### DIRECTIONS FOR THIS TASK
Rewrite the data below as a numbered list, leaving out any blank lines.

══════════════════════════════

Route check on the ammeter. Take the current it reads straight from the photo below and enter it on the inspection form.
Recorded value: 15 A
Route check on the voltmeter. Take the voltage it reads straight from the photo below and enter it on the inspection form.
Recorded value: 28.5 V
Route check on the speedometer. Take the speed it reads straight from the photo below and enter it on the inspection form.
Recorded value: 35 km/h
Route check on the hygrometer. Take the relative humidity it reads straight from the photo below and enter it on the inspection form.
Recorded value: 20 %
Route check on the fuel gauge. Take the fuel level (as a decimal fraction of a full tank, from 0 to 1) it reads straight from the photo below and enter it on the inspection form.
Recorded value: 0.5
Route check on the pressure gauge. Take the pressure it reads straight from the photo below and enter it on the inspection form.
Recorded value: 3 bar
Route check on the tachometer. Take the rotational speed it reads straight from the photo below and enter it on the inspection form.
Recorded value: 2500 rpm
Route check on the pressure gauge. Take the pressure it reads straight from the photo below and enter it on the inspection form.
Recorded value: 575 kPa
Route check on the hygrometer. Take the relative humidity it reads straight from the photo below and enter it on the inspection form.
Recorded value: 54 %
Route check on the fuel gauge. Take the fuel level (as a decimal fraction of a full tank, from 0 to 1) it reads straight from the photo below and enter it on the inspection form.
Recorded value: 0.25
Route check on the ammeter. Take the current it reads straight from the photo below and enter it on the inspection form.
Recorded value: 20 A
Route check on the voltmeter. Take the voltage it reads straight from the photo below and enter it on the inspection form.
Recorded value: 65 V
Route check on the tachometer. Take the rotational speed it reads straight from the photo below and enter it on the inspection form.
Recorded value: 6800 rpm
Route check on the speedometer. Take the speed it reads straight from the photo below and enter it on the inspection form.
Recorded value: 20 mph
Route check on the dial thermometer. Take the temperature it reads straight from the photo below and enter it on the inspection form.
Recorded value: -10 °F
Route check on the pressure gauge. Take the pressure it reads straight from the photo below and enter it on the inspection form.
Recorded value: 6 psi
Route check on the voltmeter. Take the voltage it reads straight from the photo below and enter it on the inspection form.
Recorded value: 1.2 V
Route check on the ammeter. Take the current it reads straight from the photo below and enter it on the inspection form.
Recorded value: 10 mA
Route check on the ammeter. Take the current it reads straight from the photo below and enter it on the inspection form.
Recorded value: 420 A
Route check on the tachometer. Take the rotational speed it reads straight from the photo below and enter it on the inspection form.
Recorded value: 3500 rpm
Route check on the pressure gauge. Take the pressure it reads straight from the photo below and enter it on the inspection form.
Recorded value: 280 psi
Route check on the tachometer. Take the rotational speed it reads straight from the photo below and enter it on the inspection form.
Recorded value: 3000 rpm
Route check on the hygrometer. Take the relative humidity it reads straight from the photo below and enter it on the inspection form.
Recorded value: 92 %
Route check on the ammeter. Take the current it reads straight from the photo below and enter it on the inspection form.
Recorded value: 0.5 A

══════════════════════════════

### ANSWER TO THE EXERCISE
1. Route check on the ammeter. Take the current it reads straight from the photo below and enter it on the inspection form.
2. Recorded value: 15 A
3. Route check on the voltmeter. Take the voltage it reads straight from the photo below and enter it on the inspection form.
4. Recorded value: 28.5 V
5. Route check on the speedometer. Take the speed it reads straight from the photo below and enter it on the inspection form.
6. Recorded value: 35 km/h
7. Route check on the hygrometer. Take the relative humidity it reads straight from the photo below and enter it on the inspection form.
8. Recorded value: 20 %
9. Route check on the fuel gauge. Take the fuel level (as a decimal fraction of a full tank, from 0 to 1) it reads straight from the photo below and enter it on the inspection form.
10. Recorded value: 0.5
11. Route check on the pressure gauge. Take the pressure it reads straight from the photo below and enter it on the inspection form.
12. Recorded value: 3 bar
13. Route check on the tachometer. Take the rotational speed it reads straight from the photo below and enter it on the inspection form.
14. Recorded value: 2500 rpm
15. Route check on the pressure gauge. Take the pressure it reads straight from the photo below and enter it on the inspection form.
16. Recorded value: 575 kPa
17. Route check on the hygrometer. Take the relative humidity it reads straight from the photo below and enter it on the inspection form.
18. Recorded value: 54 %
19. Route check on the fuel gauge. Take the fuel level (as a decimal fraction of a full tank, from 0 to 1) it reads straight from the photo below and enter it on the inspection form.
20. Recorded value: 0.25
21. Route check on the ammeter. Take the current it reads straight from the photo below and enter it on the inspection form.
22. Recorded value: 20 A
23. Route check on the voltmeter. Take the voltage it reads straight from the photo below and enter it on the inspection form.
24. Recorded value: 65 V
25. Route check on the tachometer. Take the rotational speed it reads straight from the photo below and enter it on the inspection form.
26. Recorded value: 6800 rpm
27. Route check on the speedometer. Take the speed it reads straight from the photo below and enter it on the inspection form.
28. Recorded value: 20 mph
29. Route check on the dial thermometer. Take the temperature it reads straight from the photo below and enter it on the inspection form.
30. Recorded value: -10 °F
31. Route check on the pressure gauge. Take the pressure it reads straight from the photo below and enter it on the inspection form.
32. Recorded value: 6 psi
33. Route check on the voltmeter. Take the voltage it reads straight from the photo below and enter it on the inspection form.
34. Recorded value: 1.2 V
35. Route check on the ammeter. Take the current it reads straight from the photo below and enter it on the inspection form.
36. Recorded value: 10 mA
37. Route check on the ammeter. Take the current it reads straight from the photo below and enter it on the inspection form.
38. Recorded value: 420 A
39. Route check on the tachometer. Take the rotational speed it reads straight from the photo below and enter it on the inspection form.
40. Recorded value: 3500 rpm
41. Route check on the pressure gauge. Take the pressure it reads straight from the photo below and enter it on the inspection form.
42. Recorded value: 280 psi
43. Route check on the tachometer. Take the rotational speed it reads straight from the photo below and enter it on the inspection form.
44. Recorded value: 3000 rpm
45. Route check on the hygrometer. Take the relative humidity it reads straight from the photo below and enter it on the inspection form.
46. Recorded value: 92 %
47. Route check on the ammeter. Take the current it reads straight from the photo below and enter it on the inspection form.
48. Recorded value: 0.5 A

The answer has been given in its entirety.